Figure 5: Beneath the dead pines is growing rich regenerating native vegetation, rapidly forming forest. The slow death and decay of the pines favours this process and prevents re-establishment of pines (Photo: Geoff Walls). Figure 6: These photos, taken 18 months apart on Arapawa Island, show the rapid regeneration that takes place underneath stands of poisoned trees. Shady conditions, increased soil moisture and soil nutrients combine to provide an excellent nursery for native plants (Photo: Nick Ledgard/ENSIS).
Figure 7: The contrast between felling and stem injection is evident here. The felled tree has created a large hole in the forest canopy, creating ideal conditions for further pine seedling establishment. By contrast the canopy is undisturbed around the standing tree, thereby minimising the chance of pine seedling establishment.
Figure 8: A typical scene in Outer Queen Charlotte Sound. Mature pines protrude from a well-established manuka-kanuka canopy. The on-going opportunities for conifer establishment on these well-vegetated faces are along coastal margins, road and access tracks, areas of land disturbance and on upper faces where native vegetation cover is lighter. Figure 9: There are many areas of light vegetation cover in the project area, particularly in East Bay. Parea Point (above), which is the western headland of Otanerau Bay, will almost inevitably be transformed into a wilding pine forest over the next 25 years without control, due to the light vegetation cover and presence of adjacent P. radiata stands.

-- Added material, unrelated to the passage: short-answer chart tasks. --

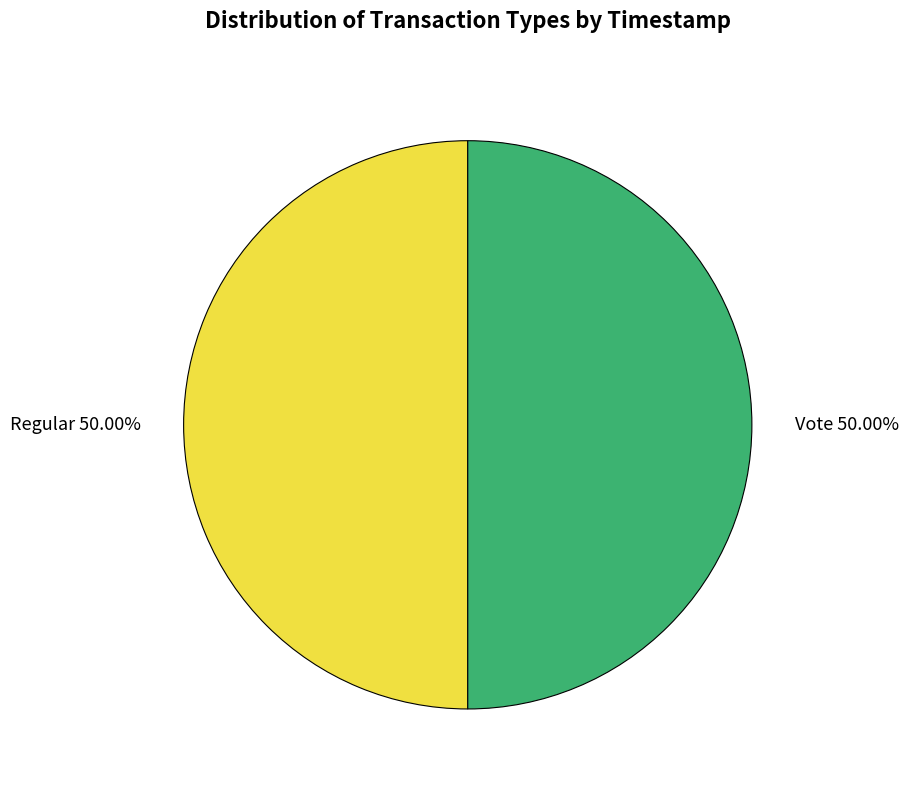

Approximately how many times larger is the value at Regular compared to Vote?

1.0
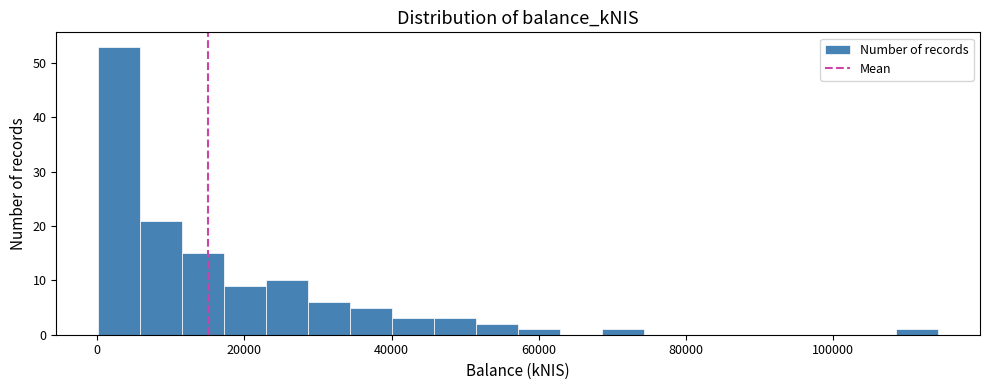

Around what value on the x-axis is the tallest bar? Give the approximate position of its centre, as read against the axis.

2000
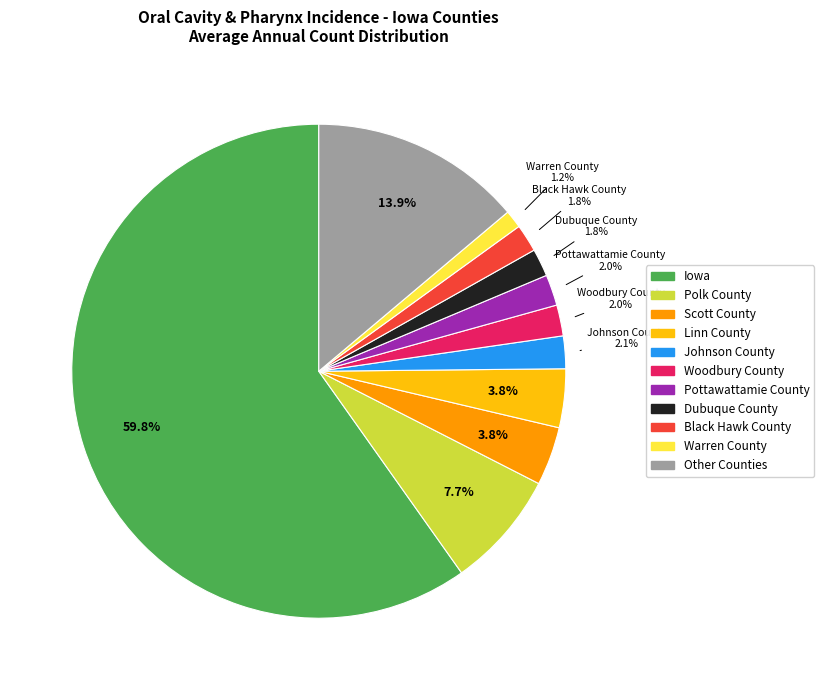

Is there any slice that represents more than half of the pie?

Yes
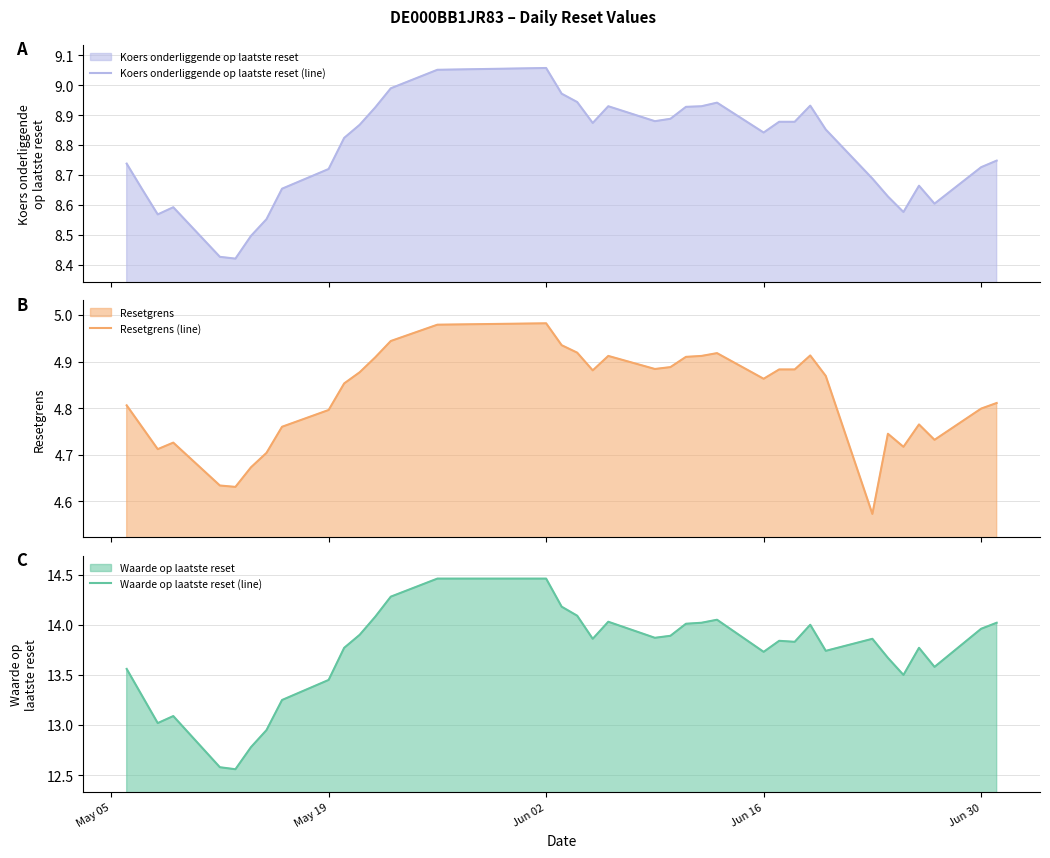

True or false: Resetgrens (line) and Koers onderliggende op laatste reset (line) intersect in this chart.

False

Figure 10: This headland, in Endeavour Inlet, illustrates how pines will eventually dominate exposed rocky margins. In these circumstances, where pines have been left to mature, control is often not feasible as protocols dictate that no treated trees are to fall onto the foreshore. Figure 11: Although Pinus radiata is prevalent in the project area, a stand of Pinus pinaster is also present in Resolution Bay (outlined in red). This species is more rounded and olive-green than P. radiata and therefore doesn t impose itself on the landscape to the same degree, but nevertheless presents the same ecological threats as P. radiata.
This example of landowner-initiated wilding pine control, at Te Ipapakereru Bay, near Patten Passage, is an illustration of what is possible through co-ordinated community action. Without such intervention, there would be a gradual in-fill of wilding pines along the exposed coastal margins and ridgelines, transforming the scenic and ecological fabric of this area.